Fig. 2. Recursion-to-completion in real datasets.

a A schematic of sub-clustering is shown in the form of UMAP projections of the original dataset (left panel), and a sub-clustering iteration of a population found in the first round of feature selection and clustering (right panel). b, c In real datasets of varying technologies, status quo algorithms fail the recursion-to-completion problem while the anti-correlation-based approach prevented recursion-to-completion. Recursive clustering plots where each point indicates a cluster at a given recursive clustering recursion-depth as denoted in successive rings and color. d Boxplots of the mean recursion depth for each of the final sub-clusters for each noted method (1-way ANOVA with 2-sided TukeyHSD poshoc). e Boxplots of the total number of groups obtained through iterative sub-clustering (1-way ANOVA with 2-sided TukeyHSD poshoc). Boxplots show lines that extend to minimum and maximum, with the box bounds from 25th to 75th percentile, and center denoting the median. (d, e: n = 4 datasets). Exact p-values for all pairwise comparisons are availabe in Source Data file. Source data are provided as a Source Data file.

Fig. 3. Application to large real-world datasets.

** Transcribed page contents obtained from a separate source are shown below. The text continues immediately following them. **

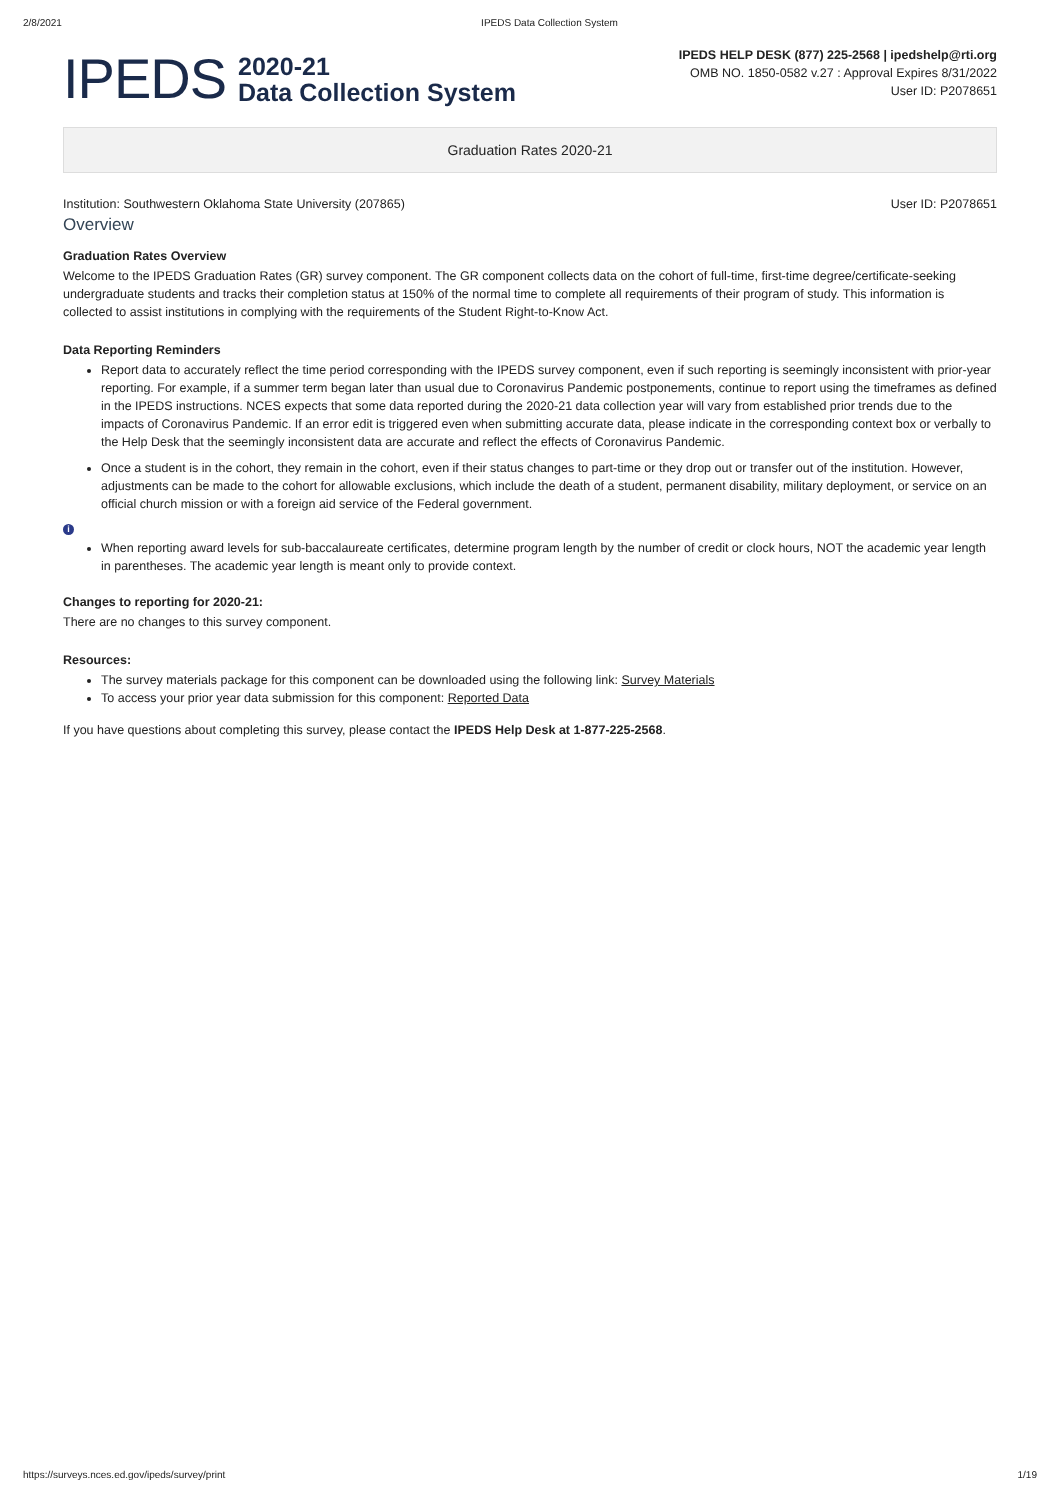2/8/2021 IPEDS Data Collection System
IPEDS
2020-21
Data Collection System
IPEDS HELP DESK (877) 225-2568 | ipedshelp@rti.org
OMB NO. 1850-0582 v.27 : Approval Expires 8/31/2022
User ID: P2078651
Graduation Rates 2020-21
Institution: Southwestern Oklahoma State University (207865) User ID: P2078651
Overview
Graduation Rates Overview
Welcome to the IPEDS Graduation Rates (GR) survey component. The GR component collects data on the cohort of full-time, first-time degree/certificate-seeking undergraduate students and tracks their completion status at 150% of the normal time to complete all requirements of their program of study. This information is collected to assist institutions in complying with the requirements of the Student Right-to-Know Act.
Data Reporting Reminders
Report data to accurately reflect the time period corresponding with the IPEDS survey component, even if such reporting is seemingly inconsistent with prior-year reporting. For example, if a summer term began later than usual due to Coronavirus Pandemic postponements, continue to report using the timeframes as defined in the IPEDS instructions. NCES expects that some data reported during the 2020-21 data collection year will vary from established prior trends due to the impacts of Coronavirus Pandemic. If an error edit is triggered even when submitting accurate data, please indicate in the corresponding context box or verbally to the Help Desk that the seemingly inconsistent data are accurate and reflect the effects of Coronavirus Pandemic.
Once a student is in the cohort, they remain in the cohort, even if their status changes to part-time or they drop out or transfer out of the institution. However, adjustments can be made to the cohort for allowable exclusions, which include the death of a student, permanent disability, military deployment, or service on an official church mission or with a foreign aid service of the Federal government.
i
When reporting award levels for sub-baccalaureate certificates, determine program length by the number of credit or clock hours, NOT the academic year length in parentheses. The academic year length is meant only to provide context.
Changes to reporting for 2020-21:
There are no changes to this survey component.
Resources:
The survey materials package for this component can be downloaded using the following link: Survey Materials
To access your prior year data submission for this component: Reported Data
If you have questions about completing this survey, please contact the IPEDS Help Desk at 1-877-225-2568.
https://surveys.nces.ed.gov/ipeds/survey/print 1/19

a A heatmap of the top 5 marker genes per cluster are shown for the primary lineages from the full senescent Tabula Muris dataset, with the last cluster representing a mixture of cell-types from the endocrine pancreas. b When subclustered with anti-correlated feature selection, mixed-cell-type droplets (x) as well as classically described leukocyte, α, δ, β, and acinar populations were discovered. Subclustering β cells discovered mixed-lineage droplets with δ and leukocyte cells as well as the rare PP-cell population, but additional subclustering of PP-cells was prevented by anti-correlation-based feature selection. c Selected features for clustering 1-million PBMCs. d Subject-level reverse Percent Maximum Difference (rPMD), shows that Type-1-Diabetes (T1D) subjects are more similar to each other, while control PBMCs are more diverse by cluster composition. e A spring embedding of a subset of cells from each cluster, color-coded by donor, with sub-plots for T1D and control subjects, showing large-scale uniformity in T1D compared to the heterogeneous control samples. Note that this is for display purposes only, was not used in analysis, and does not represent cell-cell distances, but rather a display of the graph used for clustering. f A heatmap of PMD standardized residuals, which correspond to the significance of how different each subject’s relative abundance of all clusters differs from the null expectation of no-difference between subjects. A matching bar-chart shows the T-statistic of cluster level significance for each cluster’s differential over-under abundance shown in the heatmap, comparing T1D to controls. Bars are color-coded by significance (P < 0.05 after Benjamini-Hochberg). Exact p-values available in Source Data file. g The spring embedding of the kNN graph is color-coded by significance of differential abundance for each cluster, and additionally color-coded by T1D/control status, then again subset for only the significant clusters. Source data are provided as a Source Data file.